Clinical trials are simply put, giant, extremely costly experiments. Each clinical trial is its own application, with its own data structures, programs, etc. Clinical trials tend not to have huge amounts of data (a massive trial had about a gigabyte of raw data), but since we had over 250 trials in production at one time, we had an enormous amount of metadata.

Since clinical trials come under the purview of the FDA, there is a tremendous overhead of validation for each distinct piece of software you write. Validation here does not mean testing your software, but rather documenting the testing of your software. Whether it is a good use of anyone's time is a discussion for another day, but the requirement is there, and it is onerous to one degree or another. Dynamic SQL is incredibly useful in reducing the regulatory overhead. Below are two areas where it was used.

Two important notes. One, these were internal, server-only apps with no real direct end user involvement. Therefore, SQL injection was not something we had to deal with. If your app needs to be concerned with SQL injection, that could definitely limit your use of dynamic SQL. Two, ClinTrial, the clinical trial programming tool we used, has a well thought out and extensive metadata repository. Dynamic software, whether dynamic SQL or some other language, practically requires a metadata repository.

The first area that dynamic SQL was used was the creation of generic data validation scripts. Instead of having to write the same scripts over and over (static SQL couldn't be used because each trial had different table names, and if they did have the same table names, they often had different column definitions), the tool read the metadata repository to dynamically create the validation routines. Days upon days spent creating validation scripts were eliminated.

There certainly was a time-to-execute performance hit, but it really wasn't that awful, and certainly worth the savings in development and validation time.

The second area for dynamic SQL was one where I was directly involved. We were tasked with creating the first ever clinical data warehouse. Among other things, this meant loading literally thousands of heterogeneously structured tables into 10 standard structures.
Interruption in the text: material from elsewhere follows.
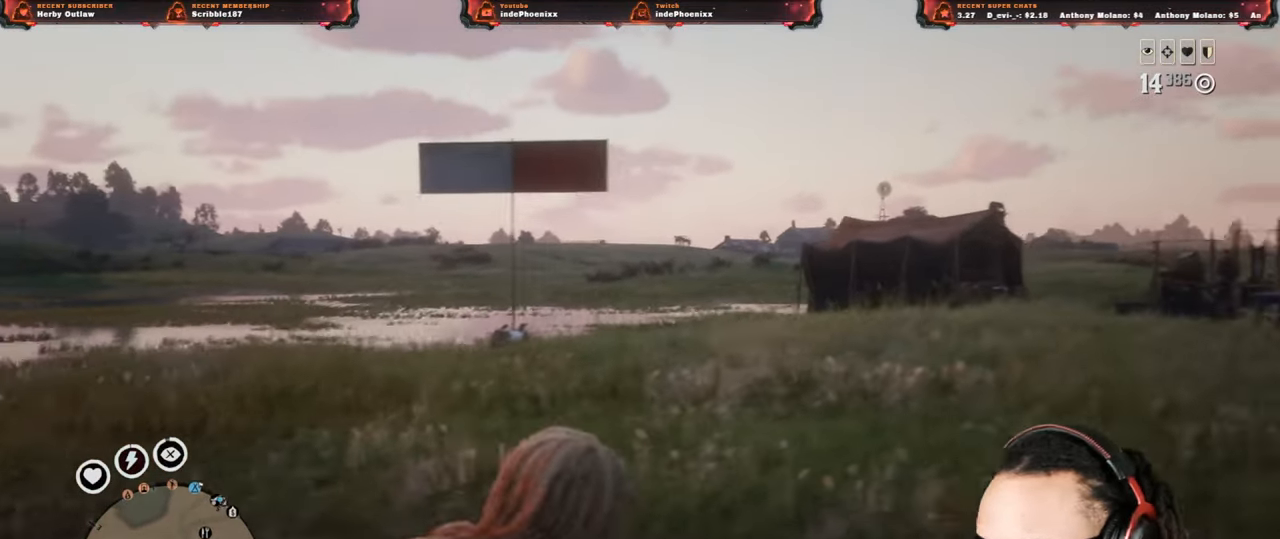
{"buttons": [], "left_stick": "right", "right_stick": "center", "events": []}
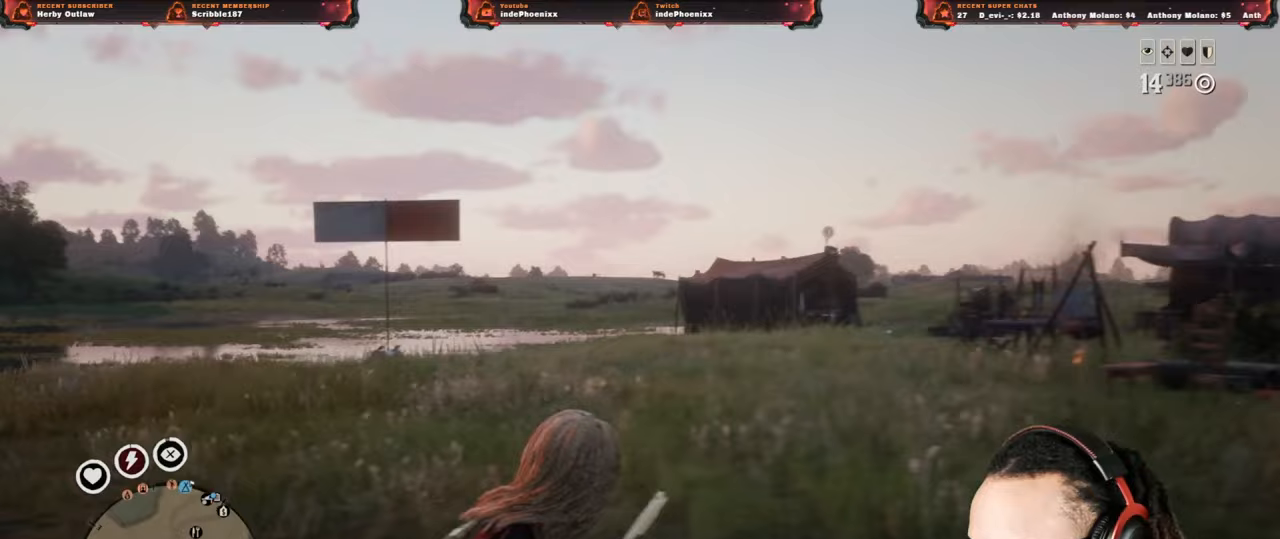
{"buttons": [], "left_stick": "left", "right_stick": "center", "events": [[50, "L2", "down"], [150, "left_stick", "left"], [167, "L2", "up"], [200, "CROSS", "down"], [283, "CROSS", "up"], [333, "L3", "down"], [417, "L3", "up"]]}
A new set of tables would typically be created each week, and we had to allow for the fact that table structures could change in the middle of a trial, since they were, after all, experiments.

Finally, we had to make allowances for bizarre behavior on the part of individual trials. While you could certainly make an argument that the initial trial design process should have be more closely regulated (i.e ., don't think outside the box until you look inside the box first), that was the environment we had to deal with.

With our validation requirements, there was no way in the world to do that without dynamic SQL. Here's a very short version of how we accomplished this.

1) For each individual target entry, we created a "feed table". This feed table was populated from the metadata repository and a configuration table we called the "metameta" table.

2) From the feed table, we created an enormous SELECT statement, full of UNION ALLs, that extracted and transformed the individual trial's data to the standard target, as well as handled the change data capture logic. We stored this SELECT statement as a VIEW.

3) An Informatica program would load the data by invoking the VIEW and moving its result set into the staging target table.

In some ways, you could think of the whole feed table apparatus as a giant, complicated text replacement program, or keystroke macro; for validation purposes, that's exactly what we did, since we considered the VIEW to be the E and T of ETL. Validating that was trivial; just do SELECT * FROM new MINUS SELECT * FROM old and SELECT * FROM old MINUS SELECT * FROM new statements to compare the new and the old views. If you got the results you wanted, you were done. That was our story, and we stuck with it.

In the second example, there was no performance hit at all. Dynamic SQL turned what could have been an onerous task, a working in the coal mines kind of task, into one that didn't harsh anybody's mellow once trained.